The other day he continues his hitchhiking and a couple of Greeks with a Mercedes help him, but some time later they disagree concerning his presence, quarrel and abandon him in snowy mountains. A German truck driver stops and picks him up –he also gives him a jacket. Then he finds a job in a factory, but he realises that his employer is not going to keep his promise and take care of the immigration process. Also, when he tries to eat in the same restaurant with the local employees he is pushed back and this racist episode compels him to run away again.

He ends up in a village hungry and without proper clothes. He steals a jacket but he is found out and is again on the run while somebody cries "damned gypsies". Some gypsies think he is a gypsy and they help him picking him up with their truck. They show him the way for Paris laughing at him for his dream. When he leaves he sees two other trucks approaching the encampment and questioning the gypsies where the thief they've just helped is hiding. They are friends of the man from whom he had stolen the jacket. They leave after they throw a petrol bomb in one of their trailers.

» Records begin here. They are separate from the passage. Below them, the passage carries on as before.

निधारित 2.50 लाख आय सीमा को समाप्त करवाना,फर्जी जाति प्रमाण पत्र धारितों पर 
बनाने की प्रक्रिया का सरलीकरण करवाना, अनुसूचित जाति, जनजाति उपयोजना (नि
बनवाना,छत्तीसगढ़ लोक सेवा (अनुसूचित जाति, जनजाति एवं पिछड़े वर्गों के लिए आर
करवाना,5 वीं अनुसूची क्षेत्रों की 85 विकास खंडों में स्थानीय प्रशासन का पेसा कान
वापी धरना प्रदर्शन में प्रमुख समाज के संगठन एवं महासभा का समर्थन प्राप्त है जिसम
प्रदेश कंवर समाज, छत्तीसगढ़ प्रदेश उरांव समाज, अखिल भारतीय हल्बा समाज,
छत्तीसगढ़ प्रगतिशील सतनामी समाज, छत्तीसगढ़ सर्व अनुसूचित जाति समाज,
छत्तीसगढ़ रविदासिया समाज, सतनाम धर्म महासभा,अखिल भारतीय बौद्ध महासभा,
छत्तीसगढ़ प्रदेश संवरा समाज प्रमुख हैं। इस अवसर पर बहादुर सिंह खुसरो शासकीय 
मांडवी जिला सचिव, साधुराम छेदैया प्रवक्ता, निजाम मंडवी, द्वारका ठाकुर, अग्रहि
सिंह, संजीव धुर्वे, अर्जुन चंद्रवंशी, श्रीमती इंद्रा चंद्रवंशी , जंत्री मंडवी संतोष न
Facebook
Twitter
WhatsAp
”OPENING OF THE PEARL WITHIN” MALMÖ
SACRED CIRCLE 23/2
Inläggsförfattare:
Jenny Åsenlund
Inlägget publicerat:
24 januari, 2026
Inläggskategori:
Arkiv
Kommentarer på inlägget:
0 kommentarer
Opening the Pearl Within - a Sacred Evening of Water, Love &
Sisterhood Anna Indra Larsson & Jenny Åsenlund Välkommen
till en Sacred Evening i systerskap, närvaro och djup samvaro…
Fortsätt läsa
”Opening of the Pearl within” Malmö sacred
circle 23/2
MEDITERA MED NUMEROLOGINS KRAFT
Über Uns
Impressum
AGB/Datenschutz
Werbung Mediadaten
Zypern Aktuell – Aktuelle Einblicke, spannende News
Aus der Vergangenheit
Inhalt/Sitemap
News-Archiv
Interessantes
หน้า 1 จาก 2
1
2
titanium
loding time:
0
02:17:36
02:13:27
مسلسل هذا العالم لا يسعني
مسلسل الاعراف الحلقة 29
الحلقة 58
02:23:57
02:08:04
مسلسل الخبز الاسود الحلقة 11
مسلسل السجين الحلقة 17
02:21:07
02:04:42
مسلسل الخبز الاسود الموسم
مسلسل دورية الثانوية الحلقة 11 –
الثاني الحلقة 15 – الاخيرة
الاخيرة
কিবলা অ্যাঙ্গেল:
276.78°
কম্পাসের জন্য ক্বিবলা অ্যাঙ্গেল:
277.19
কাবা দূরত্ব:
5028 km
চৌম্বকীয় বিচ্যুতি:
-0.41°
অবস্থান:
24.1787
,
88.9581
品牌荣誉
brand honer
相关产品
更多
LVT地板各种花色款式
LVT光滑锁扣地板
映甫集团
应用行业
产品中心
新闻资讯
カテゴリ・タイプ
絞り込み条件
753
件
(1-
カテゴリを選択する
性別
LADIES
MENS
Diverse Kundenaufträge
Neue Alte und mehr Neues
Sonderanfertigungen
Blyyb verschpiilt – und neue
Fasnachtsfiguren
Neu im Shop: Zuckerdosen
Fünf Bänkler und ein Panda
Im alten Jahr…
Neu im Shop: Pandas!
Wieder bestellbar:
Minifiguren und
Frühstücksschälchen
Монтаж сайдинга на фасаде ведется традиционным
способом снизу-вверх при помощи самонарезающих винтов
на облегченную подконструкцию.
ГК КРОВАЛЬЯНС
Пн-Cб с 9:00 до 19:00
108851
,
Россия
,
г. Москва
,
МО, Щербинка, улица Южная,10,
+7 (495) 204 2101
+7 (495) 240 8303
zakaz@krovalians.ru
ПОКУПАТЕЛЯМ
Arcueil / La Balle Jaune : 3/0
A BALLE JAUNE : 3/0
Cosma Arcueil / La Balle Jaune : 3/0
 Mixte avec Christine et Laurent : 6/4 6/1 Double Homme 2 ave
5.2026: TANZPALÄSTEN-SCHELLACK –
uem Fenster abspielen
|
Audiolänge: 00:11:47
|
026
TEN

Elias, on the run again, finds himself in a village where he meets a compatriot. This is the only time that his mother language is heard. The other immigrant is disillusioned from the "West" and says he is heading back to his country, because there are no jobs in Paris, he does not have any savings, and life back home seems better. He sleeps in a refuge with other homeless people, who steal his jacket. The next day he is heading for Paris and finds club "Lido".

Finally he finds the magician giving a performance from a beautiful, red Citroen DS cabriolet in the street. He approaches him full of expectations and he thinks the magician recognises him. But when the show ends, the magician leaves. Elias runs after the magicians car and cries "Mister" and when the magicians driver stops, the young immigrant tells him "don't you recognise me? You once told me that if I found myself in Paris, I should come and see you". The magician stares at him and says "Aha, so you've done both. You came in Paris and you also saw me". He then gives him a small toy magic wand and leaves. Elias, embarrassed, points the wand awkwardly toward the Eiffel Tower and by chance the lights on the Tower are lit. Thus, he thinks that indeed this is a magic wand. When many police officers appear, he is scared. He points the magic wand at them, but nothing happens. He puts the wand in his pocket and starts walking toward the gleaming Eiffel Tower.

==Cast==
- Riccardo Scamarcio as Elias
- Juliane Köhler as Christina
- Ulrich Tukur as Nick Nickleby
- Anny Duperey as Nice woman
- Mona Achache as Marie-Lou
- Bruno Lochet as Yann
- Antoine Monot, Jr. as Karl
- Eric Caravaca as the assistant manager of the hotel
- Jean-Christophe Folly as Le chanteur / musicien
- Ieroklis Michailidis as L'homme du couple dans la Mercedes
- Michel Robin as The Lido's doorman
- Konstantinos Markoulakis as Yvan
- David Lowe as Fred
- Tasos Kostis as Le chauffeur voleur

==Production==
The language spoken by the immigrants was invented by screenwriters Jean-Claude Grumberg and Costa-Gavras so that the main character's nationality could not be guessed. Costa-Gavras explained: "We reversed French words! A linguist friend listened to the result and told us: 'It sounds like a Semitic language, but the structure is French'… he had us make corrections to make it sound more like it came from 'over there'… a distant 'over there'".

Filming locations included Hautes-Alpes Seine-et-Marne, Essonne, Paris, and Greece (mostly in Crete).

==Release==
The film had its world premiere at the 2009 Berlinale. It won the critics award in the festival of City of Lights, City of Los Angeles.

== Reception ==
On the review aggregator website Rotten Tomatoes, 88% of 8 critics' reviews are positive.